“I solemnly charge you before God and Christ Jesus, who is going to judge the living and the dead, and because of his appearing and his kingdom: Preach the word; be ready in season and out of season; correct, rebuke, and encourage with great patience and teaching. For the time will come when people will not tolerate sound doctrine, but according to their own desires, will multiply teachers for themselves because they have an itch to hear what they want to hear. They will turn away from hearing the truth and will turn aside to myths. But as for you, exercise self-control in everything, endure hardship, do the work of an evangelist, fulfill your ministry.”
2 Timothy 4:1-5
I’ve been trying to write my first world race blog for about a whole day now, and I was getting really frustrated trying to submit the swirl of thoughts in my mind to God. After a lot of writing, and a lot of tug-of-war with Holy Spirit, I have landed on these scriptures in 2 Timothy, and a dream that I had back in November, before I had ever heard of the world race. This is the most intense and emotional dream I’ve ever had. I woke up bawling. God is so good, and so faithful. Here is the journal I wrote right after having that dream.
“I had a dream where there was such an urgency to accept Jesus. I was crying, and begging him to forgive me. It felt like he was coming very very soon. I was in all different places running.
(I underlined running). It felt so urgent. Nothing mattered instead of Jesus. All that mattered was repenting and accepting him. At one point, I had an impression of the peace and the paradise awaiting those who are going to heaven.
Matthew 22:37-“Love the Lord your God with all your heart, with all your soul, and with all your mind.”
Matthew 22:46-“No one was able to answer him at all, and from that day no one dared to question him anymore.”
Also, in the dream, I looked at these barren, scary looking trees, and thought, “I don’t have to go there, it doesn’t have to be too scary.” My first thought was that the Lord was telling me not to go too far into the dark (or trying to understand it), but to leave certain things alone.

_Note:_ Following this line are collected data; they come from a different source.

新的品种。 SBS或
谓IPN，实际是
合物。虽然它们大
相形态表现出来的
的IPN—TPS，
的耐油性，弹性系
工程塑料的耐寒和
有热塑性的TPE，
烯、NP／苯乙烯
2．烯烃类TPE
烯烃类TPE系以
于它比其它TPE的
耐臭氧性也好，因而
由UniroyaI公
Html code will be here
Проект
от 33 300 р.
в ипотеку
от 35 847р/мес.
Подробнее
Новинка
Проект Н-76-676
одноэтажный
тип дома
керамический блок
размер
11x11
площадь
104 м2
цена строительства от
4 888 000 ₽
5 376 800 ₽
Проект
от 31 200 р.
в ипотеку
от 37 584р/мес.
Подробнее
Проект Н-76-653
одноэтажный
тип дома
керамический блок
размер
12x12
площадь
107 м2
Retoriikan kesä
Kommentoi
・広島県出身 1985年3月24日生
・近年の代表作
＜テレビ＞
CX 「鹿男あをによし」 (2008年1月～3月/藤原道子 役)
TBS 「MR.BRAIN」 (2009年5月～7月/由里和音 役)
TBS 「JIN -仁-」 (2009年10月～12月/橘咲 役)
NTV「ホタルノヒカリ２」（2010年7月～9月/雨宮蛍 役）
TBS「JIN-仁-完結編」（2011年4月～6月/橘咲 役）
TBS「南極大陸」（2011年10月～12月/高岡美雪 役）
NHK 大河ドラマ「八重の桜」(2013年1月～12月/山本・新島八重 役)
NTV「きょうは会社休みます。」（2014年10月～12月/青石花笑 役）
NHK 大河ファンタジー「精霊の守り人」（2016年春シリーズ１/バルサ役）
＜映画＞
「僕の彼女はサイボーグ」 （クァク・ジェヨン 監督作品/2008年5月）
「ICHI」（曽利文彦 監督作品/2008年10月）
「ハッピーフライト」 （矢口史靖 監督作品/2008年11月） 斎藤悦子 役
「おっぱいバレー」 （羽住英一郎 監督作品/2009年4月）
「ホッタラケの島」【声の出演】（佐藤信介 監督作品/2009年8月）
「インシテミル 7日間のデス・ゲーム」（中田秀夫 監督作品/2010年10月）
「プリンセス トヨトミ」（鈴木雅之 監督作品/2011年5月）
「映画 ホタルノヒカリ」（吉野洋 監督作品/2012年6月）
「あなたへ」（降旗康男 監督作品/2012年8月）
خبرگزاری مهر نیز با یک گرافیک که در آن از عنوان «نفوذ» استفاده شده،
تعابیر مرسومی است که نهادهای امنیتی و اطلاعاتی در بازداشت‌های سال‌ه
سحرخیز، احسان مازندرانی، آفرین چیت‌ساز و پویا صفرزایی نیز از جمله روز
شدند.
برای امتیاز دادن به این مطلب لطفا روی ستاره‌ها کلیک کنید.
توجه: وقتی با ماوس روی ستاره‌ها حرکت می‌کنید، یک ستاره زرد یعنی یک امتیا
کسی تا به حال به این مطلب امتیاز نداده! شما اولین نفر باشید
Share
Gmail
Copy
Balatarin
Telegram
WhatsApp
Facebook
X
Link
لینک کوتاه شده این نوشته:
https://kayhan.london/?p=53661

Thank you Lord for speaking to me. The Lord is so, so faithful.”
In the church, people always say Jesus is the only thing that matters, and deep down we all know it’s true. I don’t know about you, but for me, going about daily life, it’s really easy to get caught up in the cares of the world, and forget the intensity of this truth. In this dream, not only did I know this truth, but I felt it, in all it’s intensity, with all of my being. All I could do was run around crying, saying the name “Jesus.”
You would think after a dream like this, I wouldn’t ever fall to the cares of the world again. Unfortunately, that has proven not to be the case. I still worry about what people think, and I still catch myself seeking after my own desires before seeking God. But the good news is, Jesus still loves me, and I’m thankful that he still speaks to me and uses me for his good plans anyways.
I know I’m going to make mistakes along the way, and I can only hope that over time I make less and less of them. But the only thing that really matters is that the name of Jesus covers them all. His grace and his love are impossible to comprehend.
I pray that all of the missionaries would run forward, to all different places, speaking the name of Jesus without fear. I pray that we would be able to discern your truth, go where you tell us to go, and stay out of what you tell us to stay out of. I pray we would be so filled up with your love and truth, and that we would keep this understanding of just how much this matters. Thank you Jesus. Amen.
Super share that stirs me to go preach! Thanks, Ashley for listening and obeying and stepping into missions! Go-go-go! I know you will go wherever the Spirit leads and do whatever He asks!